**Problem to solve**: Scan the material for the word "scripts" and copy each line where it occurs.

**Material to process**:
* * *

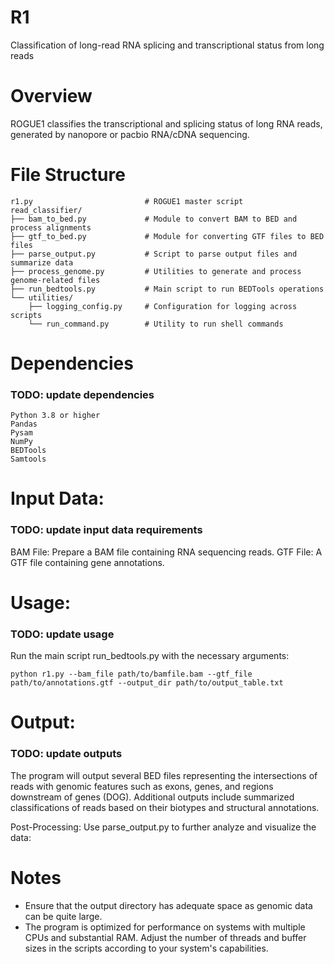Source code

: # R1
Classification of long-read RNA splicing and transcriptional status from long reads

# Overview
ROGUE1 classifies the transcriptional and splicing status of long RNA reads, generated by nanopore or pacbio RNA/cDNA sequencing. 

# File Structure
```
r1.py                         # ROGUE1 master script
read_classifier/
├── bam_to_bed.py             # Module to convert BAM to BED and process alignments
├── gtf_to_bed.py             # Module for converting GTF files to BED files
├── parse_output.py           # Script to parse output files and summarize data
├── process_genome.py         # Utilities to generate and process genome-related files
├── run_bedtools.py           # Main script to run BEDTools operations
└── utilities/
    ├── logging_config.py     # Configuration for logging across scripts
    └── run_command.py        # Utility to run shell commands
```

# Dependencies

### TODO: update dependencies 
```
Python 3.8 or higher
Pandas
Pysam
NumPy
BEDTools
Samtools
```

# Input Data:

### TODO: update input data requirements
BAM File: Prepare a BAM file containing RNA sequencing reads.
GTF File: A GTF file containing gene annotations.

# Usage: 

### TODO: update usage
Run the main script run_bedtools.py with the necessary arguments:

```
python r1.py --bam_file path/to/bamfile.bam --gtf_file path/to/annotations.gtf --output_dir path/to/output_table.txt
```

# Output:

### TODO: update outputs 

The program will output several BED files representing the intersections of reads with genomic features such as exons, genes, and regions downstream of genes (DOG).
Additional outputs include summarized classifications of reads based on their biotypes and structural annotations.

Post-Processing:
Use parse_output.py to further analyze and visualize the data:

# Notes
- Ensure that the output directory has adequate space as genomic data can be quite large.
- The program is optimized for performance on systems with multiple CPUs and substantial RAM. Adjust the number of threads and buffer sizes in the scripts according to your system's capabilities.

* * *

**Written solution**:
    ├── logging_config.py     # Configuration for logging across scripts
- The program is optimized for performance on systems with multiple CPUs and substantial RAM. Adjust the number of threads and buffer sizes in the scripts according to your system's capabilities.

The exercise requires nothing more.